If elected as one of five County Supervisors, Wesson will help oversee services that includes homeless and mental health.

Wesson knows first hand about cracks in the social system. His eldest of four sons is bi-polar; he was “chronically” homeless and suffered with a drug addiction for years.

“He’s sober 11 months,” Wesson says proudly.

What changed was that someone, or many persons, cared.

That is why creating a social network to help people get on their feet is so critical to him, he emphasizes.

He’s also passionate about his neighborhood, and all of our neighborhoods, and has fought Sacramento ardently on several housing bills that aim to rezone single-family neighborhoods statewide.

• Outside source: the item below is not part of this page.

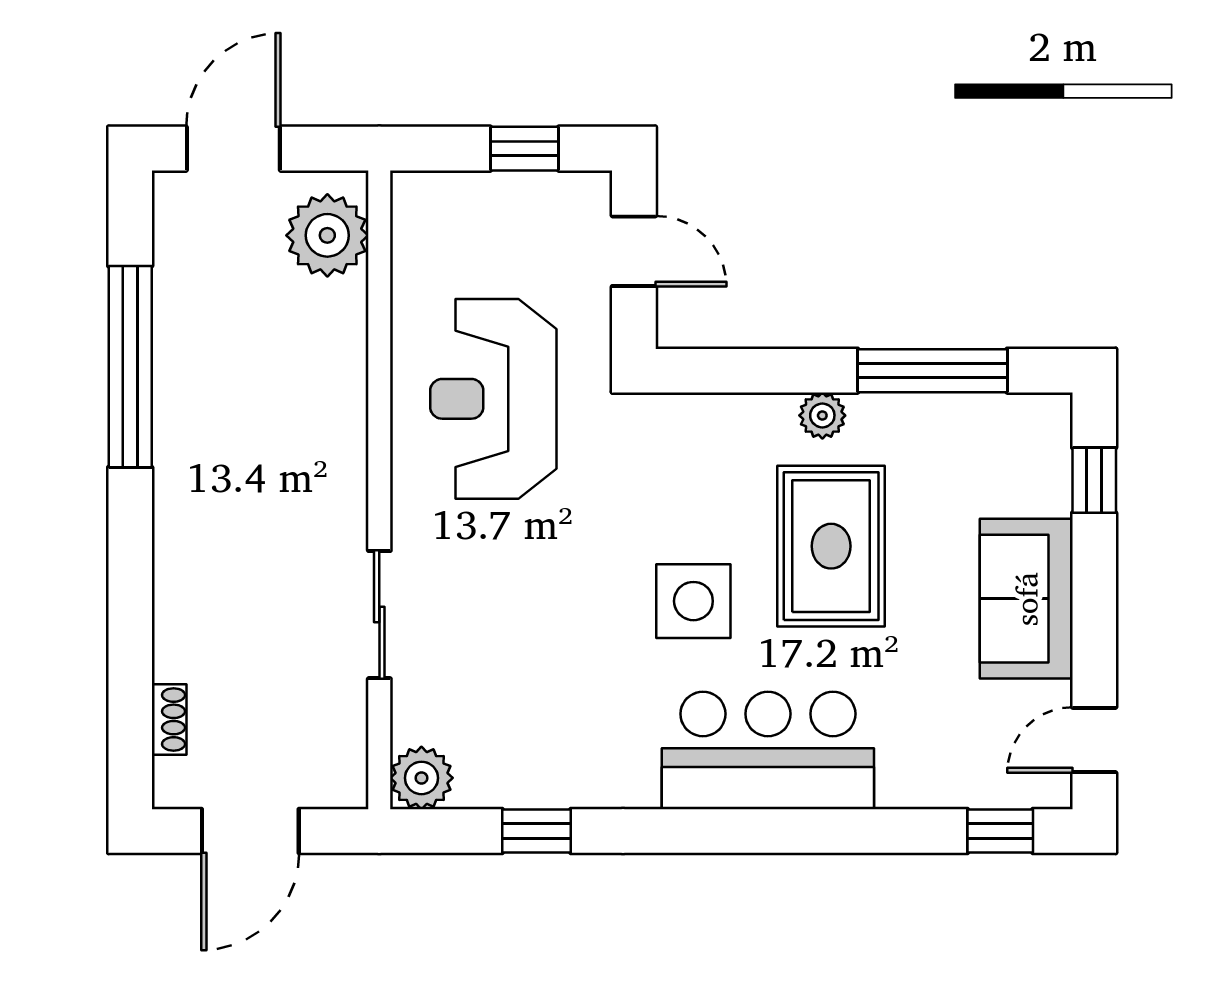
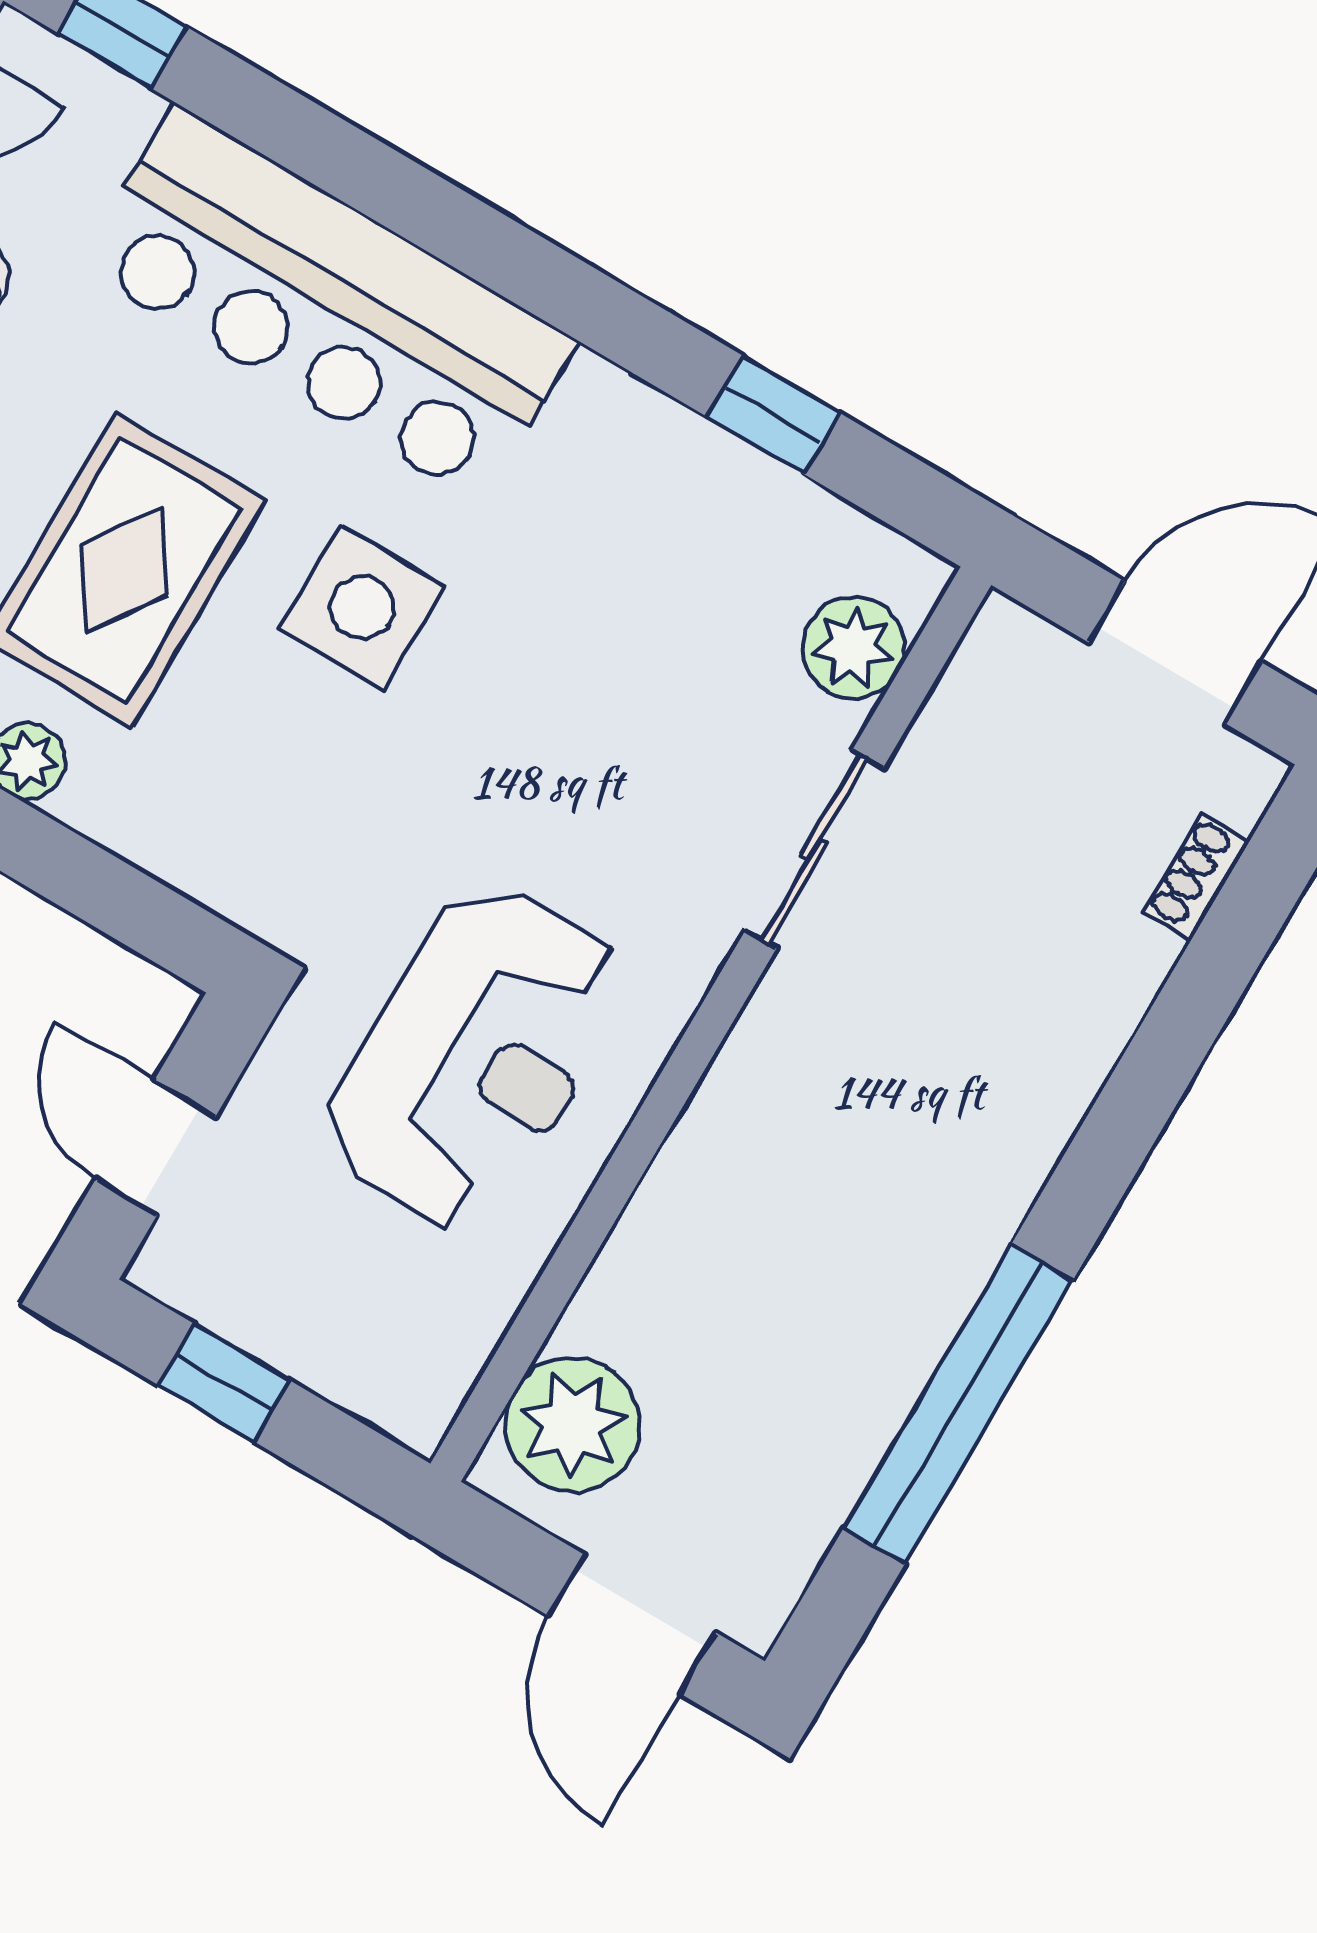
door: (233, 149) -> (632, 1624), hinge flipped
bar counter: (768, 750) -> (328, 304), width x1.36
plant: (421, 778) -> (854, 648), moved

“If I was in Sacramento I would see the city of L.A. as somebody you could partner with… I think together we could find a way to do that. They don’t dialogue with us.

“This is an emotional issue for me. We’re talking about destroying the residential areas of our community.” He is a longtime Leimert Park resident. “It’s our Larchmont,” he says of the historic neighborhood that is having a resurgence.

If passed, these bills “will fast-track gentrification… people in our areas could lose their homes, and a Wall Street developer moves in and within a matter of months the integrity of my neighborhood is just erased.”

“It’s an issue worth fighting for… I will always be the push back on this, so we can maintain the residential neighborhoods. We have our issues, but this is a city we all love.”